When everyone is deemed too systemically important to be allowed to fail: Former Fed Chair Ben Bernanke, the primary architect of the current Fed-debt debacle, is arguing the Fed doesn’t have enough power to lend to shadow banks and other non-bank institutions.
With the financial crisis now 10 years in the rearview mirror, former Federal Reserve Chairman Ben Bernanke says the U.S. central bank may be ill-equipped to handle the next financial crisis.
Bernanke said at a conference at New York University on Friday that the Fed needs to have expanded powers to lend to institutions that are not commercial banks, which is the only industry that the central bank can offer emergency funds to as a “lender of last resort.”
That tool, Bernanke said, needs to be extended to cover shadow banks like broker-dealers and other non-bank institutions that could prove systemic in the next financial downturn.

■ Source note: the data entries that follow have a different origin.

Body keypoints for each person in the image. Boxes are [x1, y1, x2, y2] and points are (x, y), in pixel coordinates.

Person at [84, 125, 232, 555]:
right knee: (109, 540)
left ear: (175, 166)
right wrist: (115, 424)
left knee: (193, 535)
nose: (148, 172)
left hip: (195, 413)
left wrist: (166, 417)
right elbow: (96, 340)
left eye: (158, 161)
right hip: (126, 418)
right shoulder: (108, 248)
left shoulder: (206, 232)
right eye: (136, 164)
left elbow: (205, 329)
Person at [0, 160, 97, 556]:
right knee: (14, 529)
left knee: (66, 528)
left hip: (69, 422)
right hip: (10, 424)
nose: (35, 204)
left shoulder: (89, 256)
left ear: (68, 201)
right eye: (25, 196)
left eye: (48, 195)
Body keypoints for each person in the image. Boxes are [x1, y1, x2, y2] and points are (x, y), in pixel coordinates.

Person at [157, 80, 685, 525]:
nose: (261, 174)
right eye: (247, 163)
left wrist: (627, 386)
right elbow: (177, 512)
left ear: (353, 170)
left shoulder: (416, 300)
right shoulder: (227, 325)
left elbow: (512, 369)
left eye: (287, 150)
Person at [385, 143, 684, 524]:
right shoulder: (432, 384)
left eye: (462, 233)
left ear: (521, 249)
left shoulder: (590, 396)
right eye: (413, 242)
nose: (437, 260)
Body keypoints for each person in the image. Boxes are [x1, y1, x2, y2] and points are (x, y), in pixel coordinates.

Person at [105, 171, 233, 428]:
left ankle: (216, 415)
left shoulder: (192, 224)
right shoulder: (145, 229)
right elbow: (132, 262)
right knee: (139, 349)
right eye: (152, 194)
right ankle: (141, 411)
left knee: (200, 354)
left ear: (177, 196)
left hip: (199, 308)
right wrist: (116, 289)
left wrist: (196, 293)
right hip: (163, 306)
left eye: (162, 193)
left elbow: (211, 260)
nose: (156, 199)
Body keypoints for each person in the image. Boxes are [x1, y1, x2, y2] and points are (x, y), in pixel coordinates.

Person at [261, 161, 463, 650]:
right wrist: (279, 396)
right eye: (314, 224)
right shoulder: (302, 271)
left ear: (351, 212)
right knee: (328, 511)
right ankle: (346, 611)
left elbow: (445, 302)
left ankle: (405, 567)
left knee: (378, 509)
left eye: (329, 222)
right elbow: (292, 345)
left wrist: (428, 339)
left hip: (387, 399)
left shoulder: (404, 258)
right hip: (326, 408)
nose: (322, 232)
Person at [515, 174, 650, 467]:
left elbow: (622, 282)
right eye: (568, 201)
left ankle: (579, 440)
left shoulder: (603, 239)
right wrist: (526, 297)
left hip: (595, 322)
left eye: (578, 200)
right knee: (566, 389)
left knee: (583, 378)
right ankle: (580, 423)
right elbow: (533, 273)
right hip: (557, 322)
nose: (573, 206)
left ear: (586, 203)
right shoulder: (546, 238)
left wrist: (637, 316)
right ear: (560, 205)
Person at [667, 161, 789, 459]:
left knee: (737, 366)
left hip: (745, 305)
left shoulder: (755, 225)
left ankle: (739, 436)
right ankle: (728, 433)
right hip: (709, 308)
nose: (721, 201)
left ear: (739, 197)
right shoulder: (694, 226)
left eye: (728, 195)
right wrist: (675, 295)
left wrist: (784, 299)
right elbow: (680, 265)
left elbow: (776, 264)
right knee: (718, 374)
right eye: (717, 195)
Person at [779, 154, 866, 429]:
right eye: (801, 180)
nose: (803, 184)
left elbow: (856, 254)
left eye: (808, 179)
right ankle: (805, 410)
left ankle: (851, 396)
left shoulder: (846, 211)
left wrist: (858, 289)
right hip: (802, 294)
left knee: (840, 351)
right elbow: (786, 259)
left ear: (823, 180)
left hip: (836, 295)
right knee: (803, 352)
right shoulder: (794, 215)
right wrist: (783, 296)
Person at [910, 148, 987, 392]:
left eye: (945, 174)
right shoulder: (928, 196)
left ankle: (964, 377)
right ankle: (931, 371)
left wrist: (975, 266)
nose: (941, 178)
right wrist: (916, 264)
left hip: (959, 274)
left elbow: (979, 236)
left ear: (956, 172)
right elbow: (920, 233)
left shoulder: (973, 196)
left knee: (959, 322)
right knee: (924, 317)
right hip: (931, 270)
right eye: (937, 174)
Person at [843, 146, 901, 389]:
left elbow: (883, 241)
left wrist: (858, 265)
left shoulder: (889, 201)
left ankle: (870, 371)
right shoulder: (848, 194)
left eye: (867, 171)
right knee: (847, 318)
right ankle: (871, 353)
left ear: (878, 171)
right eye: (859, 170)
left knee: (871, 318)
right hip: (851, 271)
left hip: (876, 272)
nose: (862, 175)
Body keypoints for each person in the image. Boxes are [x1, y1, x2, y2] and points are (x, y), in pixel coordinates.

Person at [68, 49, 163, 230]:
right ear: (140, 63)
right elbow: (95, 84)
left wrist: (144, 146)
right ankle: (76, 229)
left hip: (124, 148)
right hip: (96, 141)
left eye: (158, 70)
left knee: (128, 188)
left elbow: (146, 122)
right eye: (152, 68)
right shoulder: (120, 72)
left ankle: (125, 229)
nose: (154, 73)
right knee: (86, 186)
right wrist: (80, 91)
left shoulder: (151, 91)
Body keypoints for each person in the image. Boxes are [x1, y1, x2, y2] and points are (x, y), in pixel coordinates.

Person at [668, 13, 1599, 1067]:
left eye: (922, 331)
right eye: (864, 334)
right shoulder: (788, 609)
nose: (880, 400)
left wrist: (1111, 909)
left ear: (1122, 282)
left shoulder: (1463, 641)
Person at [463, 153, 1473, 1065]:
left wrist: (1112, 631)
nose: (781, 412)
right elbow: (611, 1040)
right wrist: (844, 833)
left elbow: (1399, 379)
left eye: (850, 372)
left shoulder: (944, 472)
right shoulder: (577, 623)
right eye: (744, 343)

“I fear they are not fully adequate,” Bernanke said of the Fed’s regulatory powers.
Former Fed Chair Janet Yellen has echoed similar concerns, worrying that leveraged lending existing outside of the regulated banking space could be an issue.
‘Politics was a much bigger part of it’
Speaking alongside former European Central Bank President Jean-Claude Trichet and former Bank of England Governor Mervyn King, Bernanke said other central banks have more flexibility in terms of what companies they can lend to, whereas the U.S. needed to get Congressional action to lend to nonbank companies through the Troubled Asset Relief Program. King briefly joked that the Bank of England could lend to the Aston Villa Football Club if it wanted to.